Le tribunal a procédé à l’évaluation des faits pour chaque travailleur et a calculé qu’ils gagnaient seulement entre 3,5 et 6 euros de l’heure. Le tribunal a donc estimé que le modèle d’entreprise sur lequel reposait le fonctionnement de la société impliquait une exploitation économique. Cela ressortait non seulement du recours au statut de faux indépendant pour éviter de devoir payer des cotisations de sécurité sociale, mais aussi de l’observation selon laquelle les soi-disant « associés actifs » devaient travailler de nombreuses heures d’affilée en échange d’une maigre rémunération. 

Pour l’une des victimes, la circonstance aggravante d’avoir abusé de sa position vulnérable a également été jugée établie. En effet, l’homme avait besoin d’un logement et ne pouvait l’obtenir que s’il travaillait dans le magasin.

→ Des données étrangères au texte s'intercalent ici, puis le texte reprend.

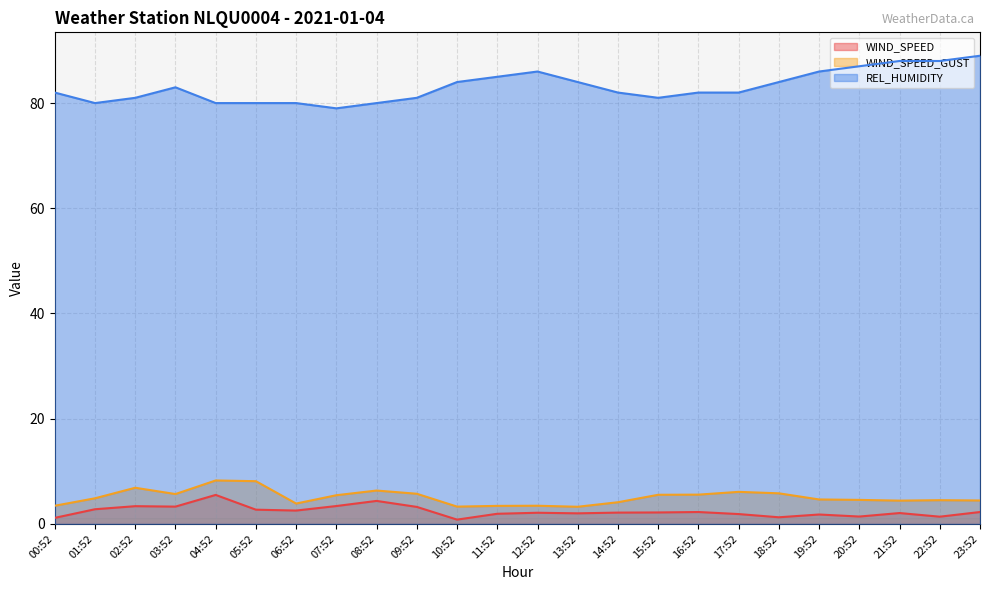

At how many categories does at least one series exceed 11?

24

Il n’avait donc pas d’autre choix réel que d’accepter ces abus. 

En ce qui concerne l’une des victimes, les prévenus ont été acquittés faute de preuves. 

Les prévenus ont été condamnés respectivement à des peines de prison d’un an et de 18 mois, en partie assorties d’un sursis, et à des amendes de 12.000 et 40.000 euros. Des sommes d’argent importantes ont été confisquées. La société a été condamnée à payer une amende de 384.000 euros. Les victimes ont obtenu 21.289,60 euros de dommages et intérêts (dont 2.500 euros à titre de dommage moral) et 30.085,60 euros (dont 3.000 euros à titre de dommage moral). 

Cette décision a fait l’objet d’un appel.